Düsseldorf (dpa/lnw) – Nordrhein-Westfalens Ministerpräsident Hendrik Wüst (CDU) hat vor Gefahren für die Demokratie auch in NRW gewarnt. Demokratie gelte vielen als selbstverständlich, aber das sei sie nicht, sagte Wüst bei einem Festakt im Landtag zum 75. Geburtstag der Landesverfassung. «Unsere Demokratie muss auch verteidigt werden.»
Es gebe immer mehr politische Kräfte, die einen Keil in die Gesellschaft treiben wollten, sagte Wüst. Extremisten und Radikale – ob politisch oder religiös motiviert – versuchten, das Klima in Deutschland und anderen Demokratien zu vergiften.
Mit Blick auf die Kommunalwahlen in NRW am 14. September sagte der NRW-Regierungschef: «Leider werden Menschen, die sich für unsere Demokratie einsetzen, immer häufiger Opfer von Hass und Gewalt». So habe vor wenigen Tagen der CDU-Politiker Borzoo Afshar seine Kandidatur für das Bürgermeisteramt im ostwestfälischen Löhne aufgegeben. Afshar habe von Drohungen und Angriffen gegen sich und seine Familie berichtet. «Jeder dieser Angriffe ist ein Angriff auf unsere Demokratie», sagte Wüst.

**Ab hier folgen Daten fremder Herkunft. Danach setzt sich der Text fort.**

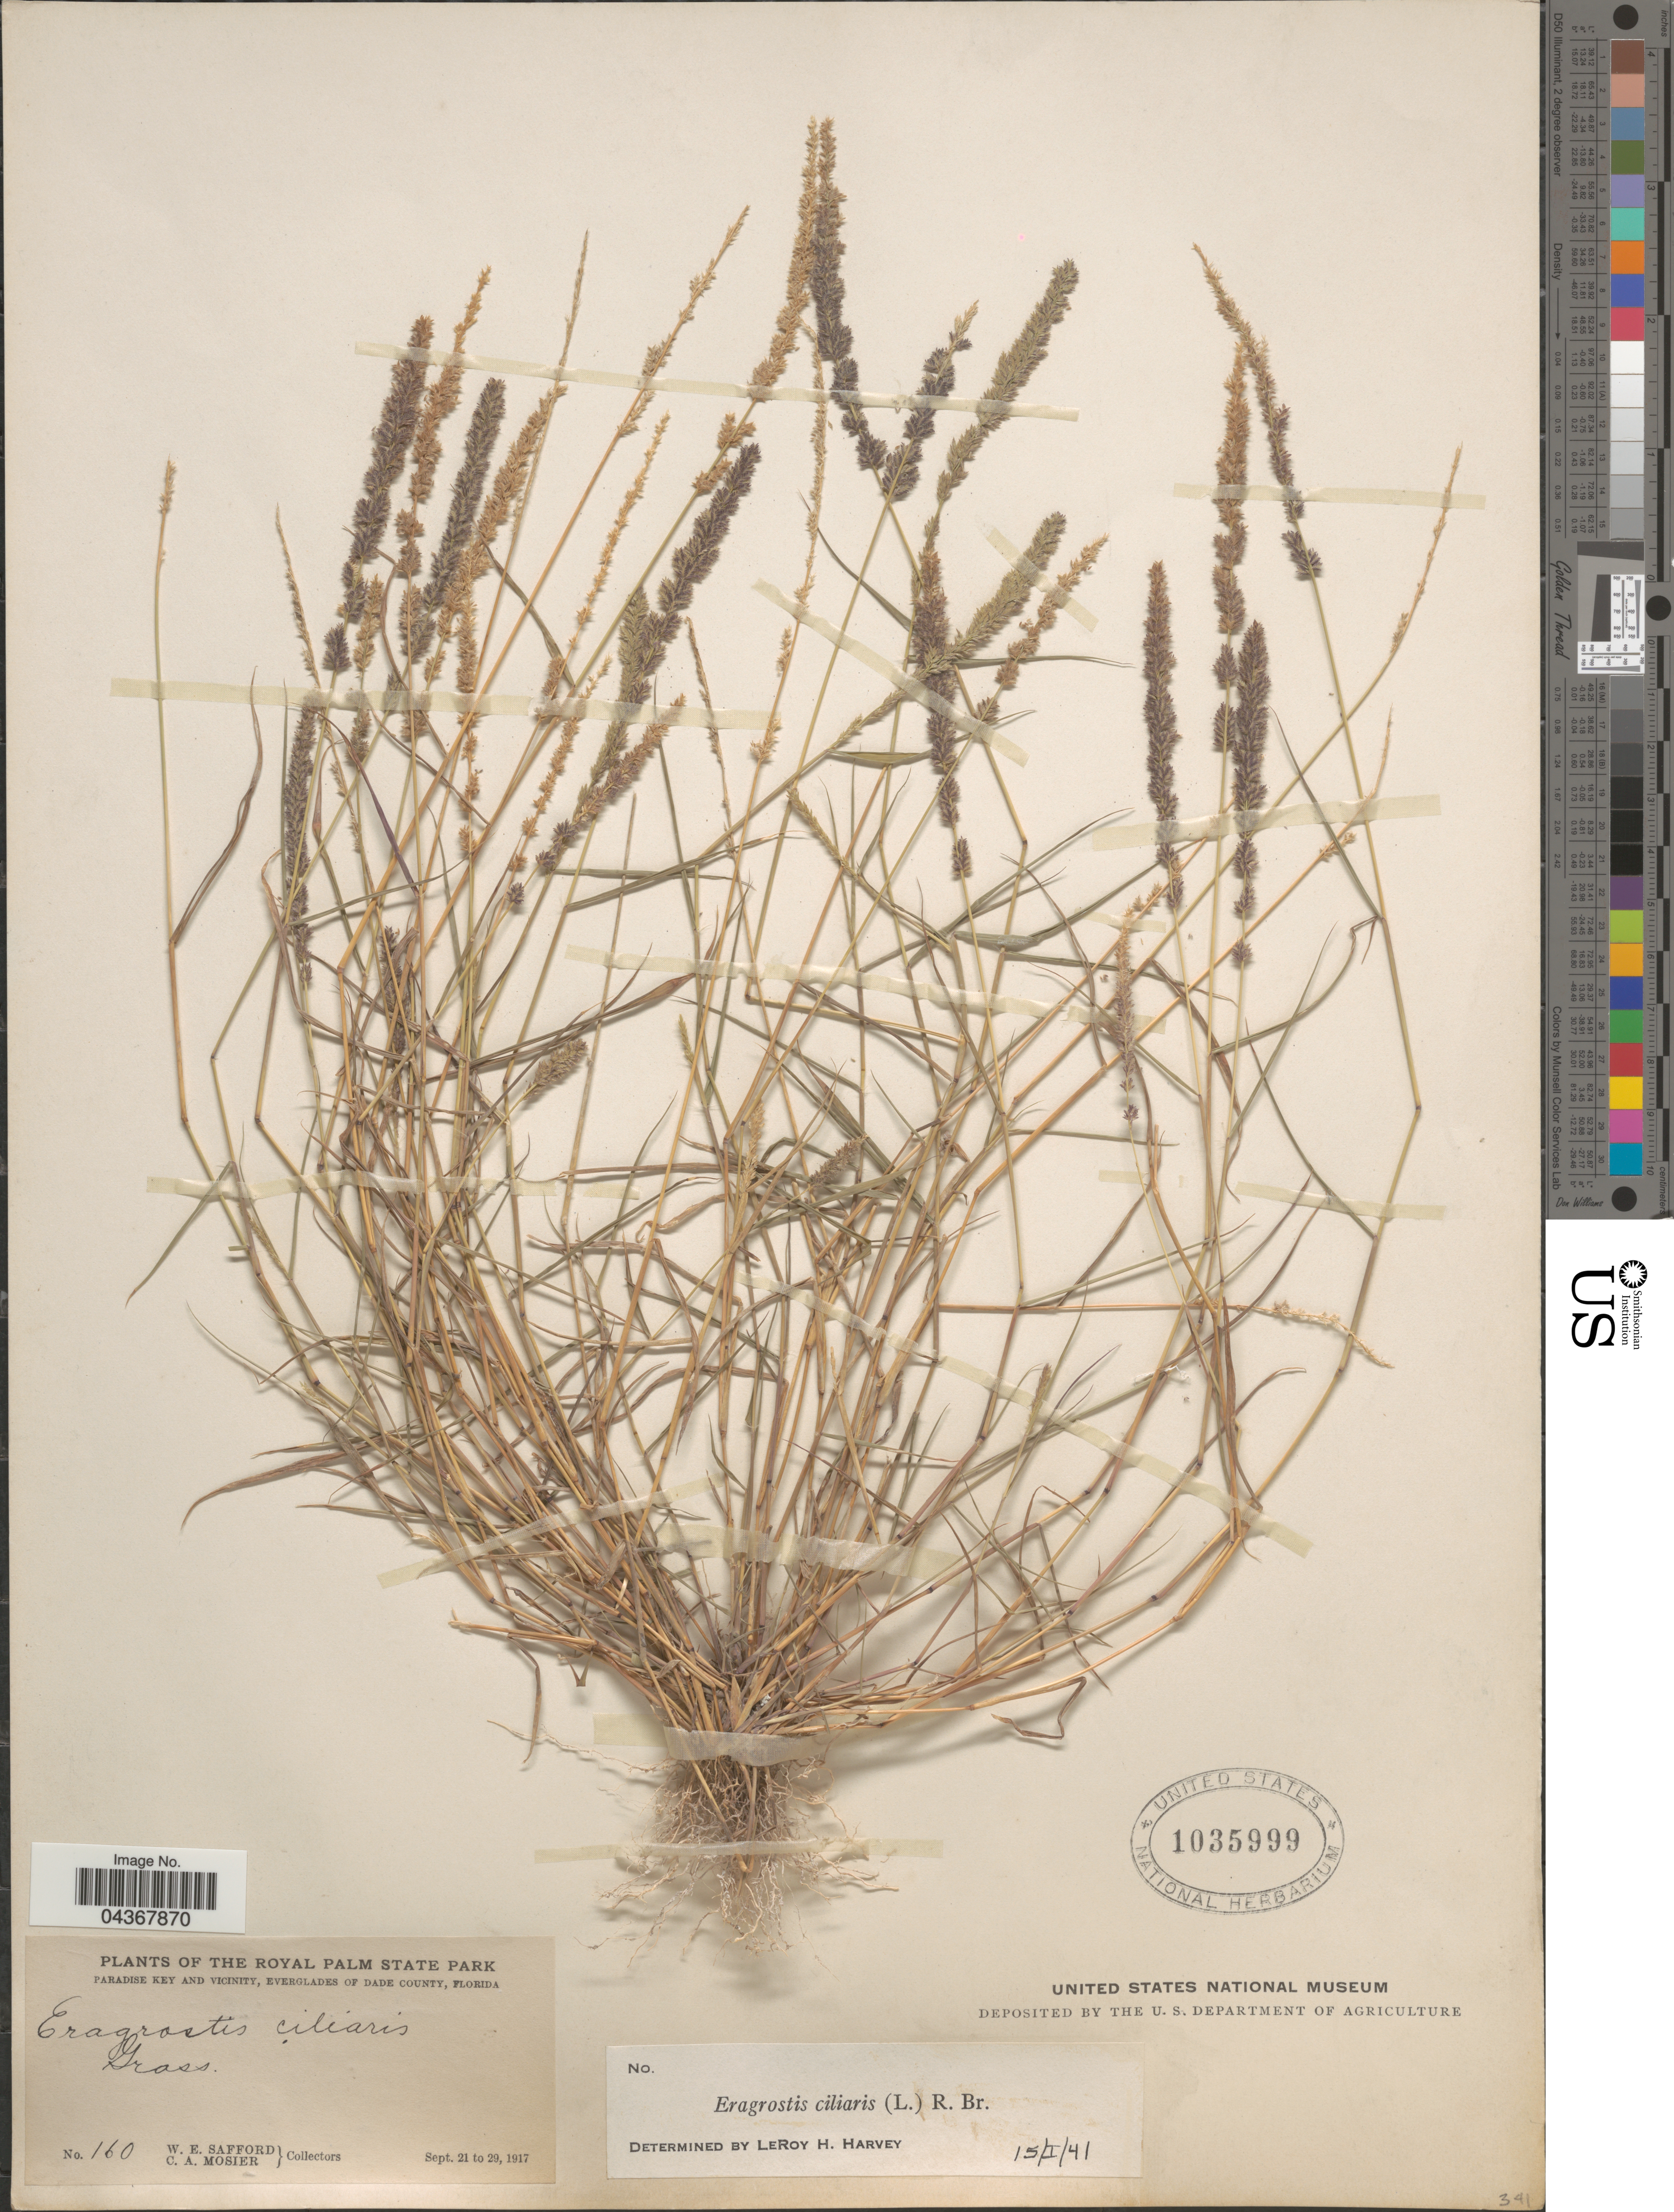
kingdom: Plantae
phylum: Tracheophyta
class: Liliopsida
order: Poales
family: Poaceae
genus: Eragrostis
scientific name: Eragrostis ciliaris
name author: (L.) R. Br.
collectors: W. E. Safford & C. A. Mosier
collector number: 160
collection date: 1917-09-21/1917-09-29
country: United States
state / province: Florida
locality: The Royal Palm State Park. Paradise Key and vicinity, Everglades of Dade County.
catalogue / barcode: US 1035999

Verfassung ist «Freiheitsurkunde» des Lebens
Die Zeit des Siegeszugs der Demokratie nach dem Zusammenbruch der Sowjetunion 1991 sei vorbei, sagte Wüst. Die Demokratie stehe weltweit unter massivem Druck. In allen Teilen der Welt erstarkten Autokraten. Die Zahl der Demokratien sei auf dem tiefsten Stand seit 20 Jahren. Bedroht werde die Demokratie auch durch den Angriff Russlands auf die Ukraine, der auch ein Angriff auf die Demokratie an sich sei.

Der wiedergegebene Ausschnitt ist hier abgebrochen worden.